• Directions for this task:
Put the data below into a Markdown table with the columns Number and Entry. Give each line its own numbered row, and leave out any blank lines.

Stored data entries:
______
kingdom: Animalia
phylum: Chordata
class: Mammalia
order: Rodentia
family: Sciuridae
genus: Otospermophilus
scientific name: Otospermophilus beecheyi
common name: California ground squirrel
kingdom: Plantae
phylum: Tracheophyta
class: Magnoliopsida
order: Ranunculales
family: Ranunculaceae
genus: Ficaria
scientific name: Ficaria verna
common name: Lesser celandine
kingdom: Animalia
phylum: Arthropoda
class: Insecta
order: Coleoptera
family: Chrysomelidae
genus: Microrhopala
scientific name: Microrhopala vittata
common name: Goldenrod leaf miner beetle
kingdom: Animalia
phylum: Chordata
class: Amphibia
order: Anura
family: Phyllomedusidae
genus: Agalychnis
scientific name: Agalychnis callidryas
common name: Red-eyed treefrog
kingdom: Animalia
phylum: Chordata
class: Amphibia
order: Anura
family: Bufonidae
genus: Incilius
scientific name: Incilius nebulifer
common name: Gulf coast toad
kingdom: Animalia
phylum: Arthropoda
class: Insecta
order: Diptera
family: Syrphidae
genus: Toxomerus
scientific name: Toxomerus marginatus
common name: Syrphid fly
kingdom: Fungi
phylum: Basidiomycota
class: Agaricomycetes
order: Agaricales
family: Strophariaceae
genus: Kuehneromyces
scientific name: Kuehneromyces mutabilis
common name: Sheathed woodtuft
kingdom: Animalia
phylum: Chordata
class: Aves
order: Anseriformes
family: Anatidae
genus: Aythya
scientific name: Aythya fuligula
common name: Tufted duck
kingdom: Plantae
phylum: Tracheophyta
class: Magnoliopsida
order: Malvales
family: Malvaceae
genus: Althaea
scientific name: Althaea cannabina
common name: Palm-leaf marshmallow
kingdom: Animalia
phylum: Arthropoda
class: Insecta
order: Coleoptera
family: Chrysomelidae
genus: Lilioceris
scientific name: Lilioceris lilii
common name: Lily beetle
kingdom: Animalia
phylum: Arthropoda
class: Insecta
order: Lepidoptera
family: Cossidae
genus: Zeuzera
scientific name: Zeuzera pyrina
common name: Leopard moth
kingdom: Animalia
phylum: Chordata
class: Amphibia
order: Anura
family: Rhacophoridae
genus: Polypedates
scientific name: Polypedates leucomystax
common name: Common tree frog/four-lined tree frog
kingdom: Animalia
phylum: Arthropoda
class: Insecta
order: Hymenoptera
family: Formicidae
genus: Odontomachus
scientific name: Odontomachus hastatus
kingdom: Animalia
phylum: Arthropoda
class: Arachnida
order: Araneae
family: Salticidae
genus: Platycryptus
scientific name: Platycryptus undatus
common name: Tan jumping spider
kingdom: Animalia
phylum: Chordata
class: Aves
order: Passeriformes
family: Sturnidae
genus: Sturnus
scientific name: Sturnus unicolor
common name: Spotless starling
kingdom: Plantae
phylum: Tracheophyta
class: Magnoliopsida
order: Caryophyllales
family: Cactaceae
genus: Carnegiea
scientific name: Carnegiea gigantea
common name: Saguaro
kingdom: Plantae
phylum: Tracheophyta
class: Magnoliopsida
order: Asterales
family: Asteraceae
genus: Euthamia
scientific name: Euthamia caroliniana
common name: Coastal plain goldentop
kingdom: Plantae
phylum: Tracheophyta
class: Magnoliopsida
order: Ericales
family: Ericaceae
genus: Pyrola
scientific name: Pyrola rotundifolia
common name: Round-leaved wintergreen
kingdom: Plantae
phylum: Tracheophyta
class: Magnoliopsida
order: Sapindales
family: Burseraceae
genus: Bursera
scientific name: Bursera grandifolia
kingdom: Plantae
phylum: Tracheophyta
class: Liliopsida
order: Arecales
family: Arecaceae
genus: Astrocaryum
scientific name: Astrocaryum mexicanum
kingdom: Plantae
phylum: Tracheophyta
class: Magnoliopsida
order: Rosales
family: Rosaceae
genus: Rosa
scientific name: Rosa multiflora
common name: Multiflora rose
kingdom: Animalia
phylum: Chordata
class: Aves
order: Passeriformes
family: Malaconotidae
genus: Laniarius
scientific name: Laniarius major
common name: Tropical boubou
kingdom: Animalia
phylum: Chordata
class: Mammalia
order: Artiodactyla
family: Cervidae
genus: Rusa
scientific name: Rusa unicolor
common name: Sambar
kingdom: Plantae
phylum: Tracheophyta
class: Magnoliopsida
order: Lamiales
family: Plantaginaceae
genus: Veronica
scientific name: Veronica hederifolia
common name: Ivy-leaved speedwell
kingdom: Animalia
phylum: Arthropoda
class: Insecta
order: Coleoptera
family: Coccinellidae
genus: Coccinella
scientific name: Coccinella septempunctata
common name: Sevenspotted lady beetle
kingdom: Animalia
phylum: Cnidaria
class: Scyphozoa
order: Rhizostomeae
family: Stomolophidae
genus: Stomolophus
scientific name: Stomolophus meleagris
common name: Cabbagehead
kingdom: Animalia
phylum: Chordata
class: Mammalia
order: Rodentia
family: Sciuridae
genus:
______
• Answer to this exercise:
| Number | Entry |
|---|---|
| 1 | kingdom: Animalia |
| 2 | phylum: Chordata |
| 3 | class: Mammalia |
| 4 | order: Rodentia |
| 5 | family: Sciuridae |
| 6 | genus: Otospermophilus |
| 7 | scientific name: Otospermophilus beecheyi |
| 8 | common name: California ground squirrel |
| 9 | kingdom: Plantae |
| 10 | phylum: Tracheophyta |
| 11 | class: Magnoliopsida |
| 12 | order: Ranunculales |
| 13 | family: Ranunculaceae |
| 14 | genus: Ficaria |
| 15 | scientific name: Ficaria verna |
| 16 | common name: Lesser celandine |
| 17 | kingdom: Animalia |
| 18 | phylum: Arthropoda |
| 19 | class: Insecta |
| 20 | order: Coleoptera |
| 21 | family: Chrysomelidae |
| 22 | genus: Microrhopala |
| 23 | scientific name: Microrhopala vittata |
| 24 | common name: Goldenrod leaf miner beetle |
| 25 | kingdom: Animalia |
| 26 | phylum: Chordata |
| 27 | class: Amphibia |
| 28 | order: Anura |
| 29 | family: Phyllomedusidae |
| 30 | genus: Agalychnis |
| 31 | scientific name: Agalychnis callidryas |
| 32 | common name: Red-eyed treefrog |
| 33 | kingdom: Animalia |
| 34 | phylum: Chordata |
| 35 | class: Amphibia |
| 36 | order: Anura |
| 37 | family: Bufonidae |
| 38 | genus: Incilius |
| 39 | scientific name: Incilius nebulifer |
| 40 | common name: Gulf coast toad |
| 41 | kingdom: Animalia |
| 42 | phylum: Arthropoda |
| 43 | class: Insecta |
| 44 | order: Diptera |
| 45 | family: Syrphidae |
| 46 | genus: Toxomerus |
| 47 | scientific name: Toxomerus marginatus |
| 48 | common name: Syrphid fly |
| 49 | kingdom: Fungi |
| 50 | phylum: Basidiomycota |
| 51 | class: Agaricomycetes |
| 52 | order: Agaricales |
| 53 | family: Strophariaceae |
| 54 | genus: Kuehneromyces |
| 55 | scientific name: Kuehneromyces mutabilis |
| 56 | common name: Sheathed woodtuft |
| 57 | kingdom: Animalia |
| 58 | phylum: Chordata |
| 59 | class: Aves |
| 60 | order: Anseriformes |
| 61 | family: Anatidae |
| 62 | genus: Aythya |
| 63 | scientific name: Aythya fuligula |
| 64 | common name: Tufted duck |
| 65 | kingdom: Plantae |
| 66 | phylum: Tracheophyta |
| 67 | class: Magnoliopsida |
| 68 | order: Malvales |
| 69 | family: Malvaceae |
| 70 | genus: Althaea |
| 71 | scientific name: Althaea cannabina |
| 72 | common name: Palm-leaf marshmallow |
| 73 | kingdom: Animalia |
| 74 | phylum: Arthropoda |
| 75 | class: Insecta |
| 76 | order: Coleoptera |
| 77 | family: Chrysomelidae |
| 78 | genus: Lilioceris |
| 79 | scientific name: Lilioceris lilii |
| 80 | common name: Lily beetle |
| 81 | kingdom: Animalia |
| 82 | phylum: Arthropoda |
| 83 | class: Insecta |
| 84 | order: Lepidoptera |
| 85 | family: Cossidae |
| 86 | genus: Zeuzera |
| 87 | scientific name: Zeuzera pyrina |
| 88 | common name: Leopard moth |
| 89 | kingdom: Animalia |
| 90 | phylum: Chordata |
| 91 | class: Amphibia |
| 92 | order: Anura |
| 93 | family: Rhacophoridae |
| 94 | genus: Polypedates |
| 95 | scientific name: Polypedates leucomystax |
| 96 | common name: Common tree frog/four-lined tree frog |
| 97 | kingdom: Animalia |
| 98 | phylum: Arthropoda |
| 99 | class: Insecta |
| 100 | order: Hymenoptera |
| 101 | family: Formicidae |
| 102 | genus: Odontomachus |
| 103 | scientific name: Odontomachus hastatus |
| 104 | kingdom: Animalia |
| 105 | phylum: Arthropoda |
| 106 | class: Arachnida |
| 107 | order: Araneae |
| 108 | family: Salticidae |
| 109 | genus: Platycryptus |
| 110 | scientific name: Platycryptus undatus |
| 111 | common name: Tan jumping spider |
| 112 | kingdom: Animalia |
| 113 | phylum: Chordata |
| 114 | class: Aves |
| 115 | order: Passeriformes |
| 116 | family: Sturnidae |
| 117 | genus: Sturnus |
| 118 | scientific name: Sturnus unicolor |
| 119 | common name: Spotless starling |
| 120 | kingdom: Plantae |
| 121 | phylum: Tracheophyta |
| 122 | class: Magnoliopsida |
| 123 | order: Caryophyllales |
| 124 | family: Cactaceae |
| 125 | genus: Carnegiea |
| 126 | scientific name: Carnegiea gigantea |
| 127 | common name: Saguaro |
| 128 | kingdom: Plantae |
| 129 | phylum: Tracheophyta |
| 130 | class: Magnoliopsida |
| 131 | order: Asterales |
| 132 | family: Asteraceae |
| 133 | genus: Euthamia |
| 134 | scientific name: Euthamia caroliniana |
| 135 | common name: Coastal plain goldentop |
| 136 | kingdom: Plantae |
| 137 | phylum: Tracheophyta |
| 138 | class: Magnoliopsida |
| 139 | order: Ericales |
| 140 | family: Ericaceae |
| 141 | genus: Pyrola |
| 142 | scientific name: Pyrola rotundifolia |
| 143 | common name: Round-leaved wintergreen |
| 144 | kingdom: Plantae |
| 145 | phylum: Tracheophyta |
| 146 | class: Magnoliopsida |
| 147 | order: Sapindales |
| 148 | family: Burseraceae |
| 149 | genus: Bursera |
| 150 | scientific name: Bursera grandifolia |
| 151 | kingdom: Plantae |
| 152 | phylum: Tracheophyta |
| 153 | class: Liliopsida |
| 154 | order: Arecales |
| 155 | family: Arecaceae |
| 156 | genus: Astrocaryum |
| 157 | scientific name: Astrocaryum mexicanum |
| 158 | kingdom: Plantae |
| 159 | phylum: Tracheophyta |
| 160 | class: Magnoliopsida |
| 161 | order: Rosales |
| 162 | family: Rosaceae |
| 163 | genus: Rosa |
| 164 | scientific name: Rosa multiflora |
| 165 | common name: Multiflora rose |
| 166 | kingdom: Animalia |
| 167 | phylum: Chordata |
| 168 | class: Aves |
| 169 | order: Passeriformes |
| 170 | family: Malaconotidae |
| 171 | genus: Laniarius |
| 172 | scientific name: Laniarius major |
| 173 | common name: Tropical boubou |
| 174 | kingdom: Animalia |
| 175 | phylum: Chordata |
| 176 | class: Mammalia |
| 177 | order: Artiodactyla |
| 178 | family: Cervidae |
| 179 | genus: Rusa |
| 180 | scientific name: Rusa unicolor |
| 181 | common name: Sambar |
| 182 | kingdom: Plantae |
| 183 | phylum: Tracheophyta |
| 184 | class: Magnoliopsida |
| 185 | order: Lamiales |
| 186 | family: Plantaginaceae |
| 187 | genus: Veronica |
| 188 | scientific name: Veronica hederifolia |
| 189 | common name: Ivy-leaved speedwell |
| 190 | kingdom: Animalia |
| 191 | phylum: Arthropoda |
| 192 | class: Insecta |
| 193 | order: Coleoptera |
| 194 | family: Coccinellidae |
| 195 | genus: Coccinella |
| 196 | scientific name: Coccinella septempunctata |
| 197 | common name: Sevenspotted lady beetle |
| 198 | kingdom: Animalia |
| 199 | phylum: Cnidaria |
| 200 | class: Scyphozoa |
| 201 | order: Rhizostomeae |
| 202 | family: Stomolophidae |
| 203 | genus: Stomolophus |
| 204 | scientific name: Stomolophus meleagris |
| 205 | common name: Cabbagehead |
| 206 | kingdom: Animalia |
| 207 | phylum: Chordata |
| 208 | class: Mammalia |
| 209 | order: Rodentia |
| 210 | family: Sciuridae |
| 211 | genus: |